TASK A
From the Northeastern Illinois University tenure summary, return the part that opens with the words containing "Published December 2013." and closes with "one she rejected.", copied word for word.
TASK B
Answer these questions using the Northeastern Illinois University tenure summary:
(i) How many candidacies for tenure reached the president's desk that year?
(ii) What was the candidate's rank and field?
(iii) In what month and year was the report published?
TASK C
Continue the Northeastern Illinois University tenure summary from its last sentence.

[DOCUMENT SEGMENT Boundary: Start]

Academic Freedom and Tenure: Northeastern Illinois University

Published December 2013.

An AAUP investigating committee’s report, published in December 2013 with Committee A’s approval, deals with a case of tenure denial at Northeastern Illinois University in Chicago. The candidate, an assistant professor of linguistics, had been recommended for tenure successively by his tenured linguistics colleagues, his department chair, the dean of the College of Arts and Sciences, and, unanimously, the faculty’s elected University Personnel Committee. The NEIU president, however, declined to support his candidacy in forwarding it to the board of trustees. Of the sixteen candidacies for tenure to reach her desk that year, his was the only one she rejected.

The president cited only two reasons for denying tenure: the candidate’s failure to meet her deadline for filing a plan regarding student advising and the inadequacy of his “cooperation with colleagues and students.” The AAUP’s investigative report found that his missing the deadline was inadvertent and harmless and that the evidence showed him to have been fully cooperative. As to the president’s unstated reasons, she initially wrote that there was “significant information” that the candidate’s supporters did not have. She did not respond to the national AAUP staff’s request for the information. When the investigating committee met with her and asked what the information might be, she initially replied that there was no unrevealed additional information, later in the meaning she suggested that there was information but was not inclined to provide it, and finally she stated that she was comfortable with her decision and did not intend to discuss it further.

[DOCUMENT SEGMENT Boundary: End]
[RECORDS PROVIDED Boundary: Start]

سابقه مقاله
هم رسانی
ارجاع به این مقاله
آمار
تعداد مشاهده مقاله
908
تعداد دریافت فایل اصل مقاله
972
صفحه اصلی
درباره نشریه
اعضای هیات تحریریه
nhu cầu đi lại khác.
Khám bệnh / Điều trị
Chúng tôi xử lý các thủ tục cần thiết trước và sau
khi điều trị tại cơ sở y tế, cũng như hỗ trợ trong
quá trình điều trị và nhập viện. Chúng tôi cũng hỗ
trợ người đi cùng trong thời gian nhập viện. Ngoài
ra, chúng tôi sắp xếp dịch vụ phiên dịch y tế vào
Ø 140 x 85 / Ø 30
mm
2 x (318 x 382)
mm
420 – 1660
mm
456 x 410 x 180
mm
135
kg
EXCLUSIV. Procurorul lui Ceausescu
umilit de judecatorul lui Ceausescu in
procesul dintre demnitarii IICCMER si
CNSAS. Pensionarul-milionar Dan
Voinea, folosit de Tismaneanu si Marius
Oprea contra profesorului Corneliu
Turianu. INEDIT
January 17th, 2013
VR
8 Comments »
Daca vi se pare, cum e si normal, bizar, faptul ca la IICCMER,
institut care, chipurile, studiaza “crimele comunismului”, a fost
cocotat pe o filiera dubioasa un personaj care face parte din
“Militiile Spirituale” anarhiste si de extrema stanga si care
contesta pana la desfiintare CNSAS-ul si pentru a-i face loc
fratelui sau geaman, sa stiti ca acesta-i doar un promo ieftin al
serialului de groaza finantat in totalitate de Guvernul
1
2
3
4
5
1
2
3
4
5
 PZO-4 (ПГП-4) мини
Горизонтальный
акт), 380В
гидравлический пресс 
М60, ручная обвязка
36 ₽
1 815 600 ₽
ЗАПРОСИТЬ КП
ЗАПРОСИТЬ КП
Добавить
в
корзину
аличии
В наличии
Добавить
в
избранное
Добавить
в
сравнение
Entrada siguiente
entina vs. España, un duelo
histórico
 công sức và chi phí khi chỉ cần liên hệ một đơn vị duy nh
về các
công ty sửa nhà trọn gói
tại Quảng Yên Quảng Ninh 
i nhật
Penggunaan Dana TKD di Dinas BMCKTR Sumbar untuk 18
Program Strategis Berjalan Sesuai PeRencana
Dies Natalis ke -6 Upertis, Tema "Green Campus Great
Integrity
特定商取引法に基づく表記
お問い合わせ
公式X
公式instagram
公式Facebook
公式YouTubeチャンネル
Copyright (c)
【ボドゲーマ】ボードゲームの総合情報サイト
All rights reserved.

[RECORDS PROVIDED Boundary: End]

RESULT A
Published December 2013.

An AAUP investigating committee’s report, published in December 2013 with Committee A’s approval, deals with a case of tenure denial at Northeastern Illinois University in Chicago. The candidate, an assistant professor of linguistics, had been recommended for tenure successively by his tenured linguistics colleagues, his department chair, the dean of the College of Arts and Sciences, and, unanimously, the faculty’s elected University Personnel Committee. The NEIU president, however, declined to support his candidacy in forwarding it to the board of trustees. Of the sixteen candidacies for tenure to reach her desk that year, his was the only one she rejected.

RESULT B
(i) Sixteen
(ii) Assistant professor of linguistics
(iii) December 2013

RESULT C
With the president having declined to come forth with a credible reason, the investigating committee focused on a broadly held opinion by NEIU faculty members about what had motivated her. The candidate upon first joining the faculty found himself involved in an ongoing dispute between tenured colleagues in linguistics and others in the department with credentials more appropriate to Teaching English as a Second Language (TESL) instruction. The linguistics professors became increasingly hostile to the president and the provost, whom they accused of favoring TESL people in curricular decisions at their expense. In fall 2009, with a linguistic professor having become chair of the Faculty Senate for a two-year term, the senate commenced a study of academic governance at NEIU that culminated in 2010-11 in faculty votes of no confidence in the president and her provost. Four linguistics professors were widely seen as leaders in this anti-administration movement: three with tenure and the fourth the candidate for tenure. NEIU faculty members interviewed by the investigating committee saw the only nontenured member of the quartet as a convenient target for retaliation by the president for their active opposition to her administration.

The investigating committee, having found that the activity of the four professors was protected conduct under principles of academic freedom and that alleged retaliation for this activity had been allowed by the administration to stand unrebutted, concluded that the NEIU administration in denying tenure to the candidate violated principles of academic freedom as enunciated in the 1940 Statement of Principles on Academic Freedom and Tenure and derivative AAUP documents. Additionally, the committee concluded that the administration in not providing a credible explanation for its action placed itself fundamentally at odds with the requirement in the AAUP- adopted Statement on Government of Colleges and Universities, to which the administration claimed total adherence, that the reasons for rejecting an affirmative faculty recommendation be “compelling” and “stated in detail.”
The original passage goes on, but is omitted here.